Hi. Let me clarify my positions. I am sorry if I put out jumbled positions.
First, my key message is about tenacity and not losing hope about any possible funding.
My second message was in agreement with Hobnon's comment about it being hard, and that there is truth in what the naysayers say about the privatisation of higher education, the reduction in government funding and so on.

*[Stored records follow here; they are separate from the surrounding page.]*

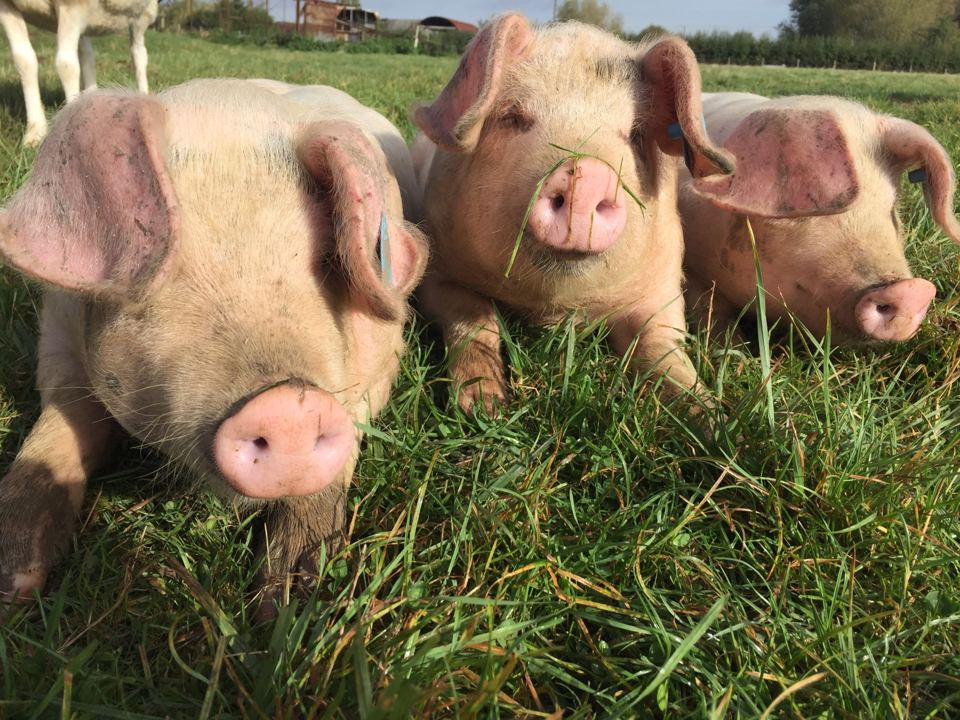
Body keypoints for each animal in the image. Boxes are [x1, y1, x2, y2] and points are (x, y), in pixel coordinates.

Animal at [0, 0, 158, 146]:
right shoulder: (7, 7)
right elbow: (24, 61)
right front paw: (35, 131)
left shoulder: (72, 6)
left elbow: (66, 66)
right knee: (87, 55)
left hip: (141, 14)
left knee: (138, 53)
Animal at [0, 79, 428, 609]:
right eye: (166, 267)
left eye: (326, 260)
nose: (289, 404)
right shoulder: (56, 337)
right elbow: (59, 425)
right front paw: (13, 585)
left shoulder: (388, 351)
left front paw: (289, 599)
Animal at [411, 14, 799, 413]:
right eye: (513, 117)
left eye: (635, 134)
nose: (585, 173)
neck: (553, 306)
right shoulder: (440, 271)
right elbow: (474, 321)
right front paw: (483, 406)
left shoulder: (662, 288)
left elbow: (663, 351)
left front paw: (707, 417)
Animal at [680, 92, 960, 343]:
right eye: (800, 209)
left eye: (891, 208)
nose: (909, 292)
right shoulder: (693, 268)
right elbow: (712, 312)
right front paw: (735, 349)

Within this second point I wanted to share that for me the journey has been very hard. For these reasons: that I am switching disciplines and so need to prove my worth. That it is often assumed that English of non-native speakers is often not good enough. That the nomenclature of higher education in management in India is often a post-graduate diploma. But what I pursued was a two year residential programme from one of the world's pioneering institutes of development management in India. And yet other places that I applied to, in NZ for example, told me that I should do two more master's before I can be considered for their doctoral prorgamme. Similarly, in India a first class in the range of 60-70% is very good. But I was often told that my academic performance was poor, it turns out getting a hundred in a master's dissertation in UK is achievable but in India no one in 35 years of my institute's history has as much as gotten an overall A, leave alone a A+ or a 100%.
Not about the UK, where my experience with the academics was very good, they were supportive, hugely patient, and enormously indulgent as I went about organising all the paper work to prove the above; but in a number of places I was ticked off. I was told that my education is not good enough, that they mostly accepted people from Oxbridge as if those are the only places where intellectual potential resides. Similarly, that a UK master's is better than an Indian master's, like in NZ. In Australia, they told me that funding is only for applicants from elite institutions (as if all academia in the third world is useless). So, funding I was told at many places was not available to untamed, natives such as myself.

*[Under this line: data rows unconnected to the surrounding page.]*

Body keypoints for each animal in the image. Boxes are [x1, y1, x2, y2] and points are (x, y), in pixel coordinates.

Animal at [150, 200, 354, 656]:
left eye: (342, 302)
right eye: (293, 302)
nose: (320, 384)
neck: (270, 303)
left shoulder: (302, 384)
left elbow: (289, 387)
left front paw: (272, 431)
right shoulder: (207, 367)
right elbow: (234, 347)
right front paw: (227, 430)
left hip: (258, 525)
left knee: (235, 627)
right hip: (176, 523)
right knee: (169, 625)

What is this, if not continuities of colonialism where applicants from the third world remain subjected in so many ways? Where it is believed that Oxbridge is the way, the only way, to go? Where funding (like in Australia) is only available to those from the elite or elitist institutions?
As for hope: the message is still the same. Like my guide-to-be supported my application and pushed my case and guided me through the maze, it is about keeping the hope that there are certain academics who believe in you, who understand what you are saying and are interested in providing an opportunity to wanna-be academics.
Does that help explain what I wanted to say?